▶ AIM OF THE TASK
Your reply should hold only the lines from the records below where "image" occurs.

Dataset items
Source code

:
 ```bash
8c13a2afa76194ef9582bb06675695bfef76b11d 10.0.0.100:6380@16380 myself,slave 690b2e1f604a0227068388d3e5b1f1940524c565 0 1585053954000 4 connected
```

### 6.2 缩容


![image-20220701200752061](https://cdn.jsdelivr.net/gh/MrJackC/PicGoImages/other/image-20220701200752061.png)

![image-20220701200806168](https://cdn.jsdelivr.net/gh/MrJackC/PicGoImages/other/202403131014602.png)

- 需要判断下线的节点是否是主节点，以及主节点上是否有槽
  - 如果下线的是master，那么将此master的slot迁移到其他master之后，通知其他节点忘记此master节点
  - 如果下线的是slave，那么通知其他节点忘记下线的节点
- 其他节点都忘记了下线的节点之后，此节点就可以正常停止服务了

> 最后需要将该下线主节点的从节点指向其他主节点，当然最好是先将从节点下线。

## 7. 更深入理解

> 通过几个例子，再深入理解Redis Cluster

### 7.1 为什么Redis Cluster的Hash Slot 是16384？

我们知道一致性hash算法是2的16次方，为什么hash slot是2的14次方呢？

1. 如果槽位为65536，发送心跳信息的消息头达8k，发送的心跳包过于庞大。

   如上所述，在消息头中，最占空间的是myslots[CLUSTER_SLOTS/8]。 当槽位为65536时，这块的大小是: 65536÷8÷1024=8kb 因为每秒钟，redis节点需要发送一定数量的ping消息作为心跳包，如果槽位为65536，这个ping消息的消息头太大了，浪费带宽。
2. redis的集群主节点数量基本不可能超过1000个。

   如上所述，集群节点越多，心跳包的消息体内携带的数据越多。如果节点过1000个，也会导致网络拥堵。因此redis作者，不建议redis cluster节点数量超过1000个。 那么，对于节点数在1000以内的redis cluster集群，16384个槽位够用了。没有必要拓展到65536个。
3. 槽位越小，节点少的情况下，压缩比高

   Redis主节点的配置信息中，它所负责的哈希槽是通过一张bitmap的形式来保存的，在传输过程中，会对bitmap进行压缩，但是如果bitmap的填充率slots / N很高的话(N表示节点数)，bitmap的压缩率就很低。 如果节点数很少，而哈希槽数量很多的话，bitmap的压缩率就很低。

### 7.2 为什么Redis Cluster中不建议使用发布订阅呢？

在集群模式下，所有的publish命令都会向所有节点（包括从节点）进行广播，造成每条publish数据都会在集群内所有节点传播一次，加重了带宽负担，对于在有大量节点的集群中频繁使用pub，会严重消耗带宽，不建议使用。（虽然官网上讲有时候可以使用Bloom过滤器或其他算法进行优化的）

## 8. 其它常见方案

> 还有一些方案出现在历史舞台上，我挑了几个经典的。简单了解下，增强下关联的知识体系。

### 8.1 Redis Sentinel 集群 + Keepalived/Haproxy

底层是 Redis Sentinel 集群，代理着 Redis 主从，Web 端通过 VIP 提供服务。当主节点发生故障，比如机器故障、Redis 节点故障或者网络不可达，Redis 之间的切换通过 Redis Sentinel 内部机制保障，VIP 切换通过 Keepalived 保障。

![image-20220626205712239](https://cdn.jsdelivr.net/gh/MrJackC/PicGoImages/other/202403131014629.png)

▶ FINISHED TASK
![image-20220701200752061](https://cdn.jsdelivr.net/gh/MrJackC/PicGoImages/other/image-20220701200752061.png)
![image-20220701200806168](https://cdn.jsdelivr.net/gh/MrJackC/PicGoImages/other/202403131014602.png)
![image-20220626205712239](https://cdn.jsdelivr.net/gh/MrJackC/PicGoImages/other/202403131014629.png)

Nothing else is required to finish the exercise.